A federal appeals court has put on hold a battle about a 2022 Florida law that restricts instruction about gender identity and sexual orientation in schools, after attorneys said they were in settlement talks.
The 11th U.S. Circuit Court of Appeals last week issued a stay of an appeal filed by students, parents and teachers after a federal district judge in February rejected their constitutional challenge to the high-profile law.
The stay came after a joint motion filed Aug. 15 that said the parties were “engaged in active settlement discussions.”
“Should the parties’ settlement discussions no longer appear to be productive, any party may withdraw its consent to the stay by filing a notice with the court,” the joint motion said.
Last week’s order directed the parties to file status reports every 60 days starting Oct. 2.
The documents did not provide details of behind-the-scenes discussions among the parties. But the case centers on a measure that Republican legislators called the “Parental Rights in Education” law — and opponents labeled the “don’t say gay” bill.
The law, which has drawn national attention, prevented instruction on gender identity and sexual orientation in kindergarten through third grade and required that such instruction be “age-appropriate … in accordance with state academic standards” in older grades.
The Republican-controlled Legislature and Gov.
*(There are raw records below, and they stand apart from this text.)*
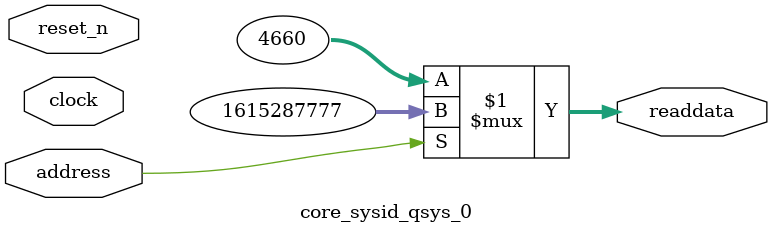
<source format=v>



// synthesis translate_off
`timescale 1ns / 1ps
// synthesis translate_on

// turn off superfluous verilog processor warnings 
// altera message_level Level1 
// altera message_off 10034 10035 10036 10037 10230 10240 10030 

module core_sysid_qsys_0 (
               // inputs:
                address,
                clock,
                reset_n,

               // outputs:
                readdata
             )
;

  output  [ 31: 0] readdata;
  input            address;
  input            clock;
  input            reset_n;

  wire    [ 31: 0] readdata;
  //control_slave, which is an e_avalon_slave
  assign readdata = address ? 1615287777 : 4660;

endmodule



</source>
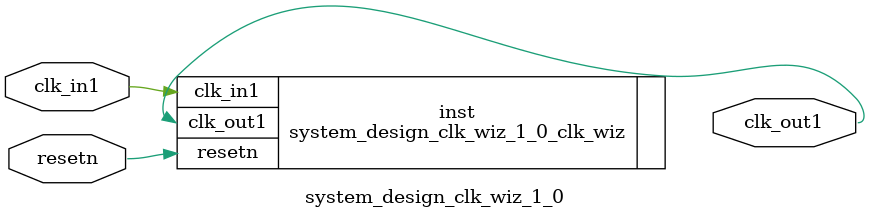
<source format=v>


`timescale 1ps/1ps

(* CORE_GENERATION_INFO = "system_design_clk_wiz_1_0,clk_wiz_v6_0_3_0_0,{component_name=system_design_clk_wiz_1_0,use_phase_alignment=true,use_min_o_jitter=false,use_max_i_jitter=false,use_dyn_phase_shift=false,use_inclk_switchover=false,use_dyn_reconfig=false,enable_axi=0,feedback_source=FDBK_AUTO,PRIMITIVE=MMCM,num_out_clk=1,clkin1_period=20.250,clkin2_period=10.0,use_power_down=false,use_reset=true,use_locked=false,use_inclk_stopped=false,feedback_type=SINGLE,CLOCK_MGR_TYPE=NA,manual_override=false}" *)

module system_design_clk_wiz_1_0 
 (
  // Clock out ports
  output        clk_out1,
  // Status and control signals
  input         resetn,
 // Clock in ports
  input         clk_in1
 );

  system_design_clk_wiz_1_0_clk_wiz inst
  (
  // Clock out ports  
  .clk_out1(clk_out1),
  // Status and control signals               
  .resetn(resetn), 
 // Clock in ports
  .clk_in1(clk_in1)
  );

endmodule

</source>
Ron DeSantis went further this year by approving a bill to broaden the prohibition on instruction about gender identity and sexual orientation to pre-kindergarten through eighth grade.
Plaintiffs in the appeal are three LGBTQ students and 11 parents and teachers from areas such as Broward, Manatee, Miami-Dade, Orange, Pasco and St. Johns counties. Also, the LGBTQ-advocacy group Family Equality is a plaintiff.
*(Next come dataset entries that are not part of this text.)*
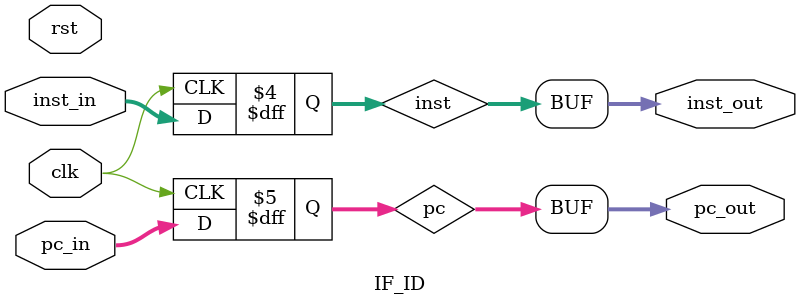
<source format=sv>
module IF_ID (
    input               clk, rst,
    input [31:0]        inst_in, pc_in,
    output [31:0]       inst_out, pc_out
);

    reg [31:0] inst = 0;
    reg [31:0] pc = 0;
    assign inst_out = inst;
    assign pc_out = pc;

    always @(posedge clk) begin
        inst <= inst_in;
        pc <= pc_in;
    end


    
endmodule
</source>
The lawsuit alleges violation of First Amendment and equal-protection rights and of a federal law known as Title IX, which bars discrimination based on sex in education programs.
But U.S. District Judge Allen Winsor in February ruled that the plaintiffs had not “alleged sufficient facts” to show they had legal standing to challenge the law. Winsor also had rejected an earlier version of the lawsuit.
“Plaintiffs have shown a strident disagreement with the new law, and they have alleged facts to show its very existence causes them deep hurt and disappointment,” the Tallahassee-based Winsor wrote in the February ruling. “But to invoke a federal court’s jurisdiction, they must allege more. Their failure to do so requires dismissal.”
But in a brief filed May 31, attorneys for the plaintiffs contended that Winsor erred in dismissing the case and sought to show that plaintiffs have suffered harm from the law.
“Simply put, the LGBT individual plaintiffs have personally experienced unequal and lesser treatment at the hands of teachers and officials who now restrict what they can say, read, hear, and wear,” the brief said. “That constitutes injury.”
Attorneys for the defendants — the State Board of Education, the Florida Department of Education and the school districts — have not filed a brief at the appeals court after receiving a time extension in June.
Meanwhile, Orlando-based U.S. District Judge Wendy Berger last month dismissed a separate challenge to the law filed by parents, students and a non-profit group. Berger’s ruling included a series of issues, including her conclusion that most of the plaintiffs had not shown legal standing.
As of Tuesday morning, Berger’s ruling had not been appealed, according to an online docket.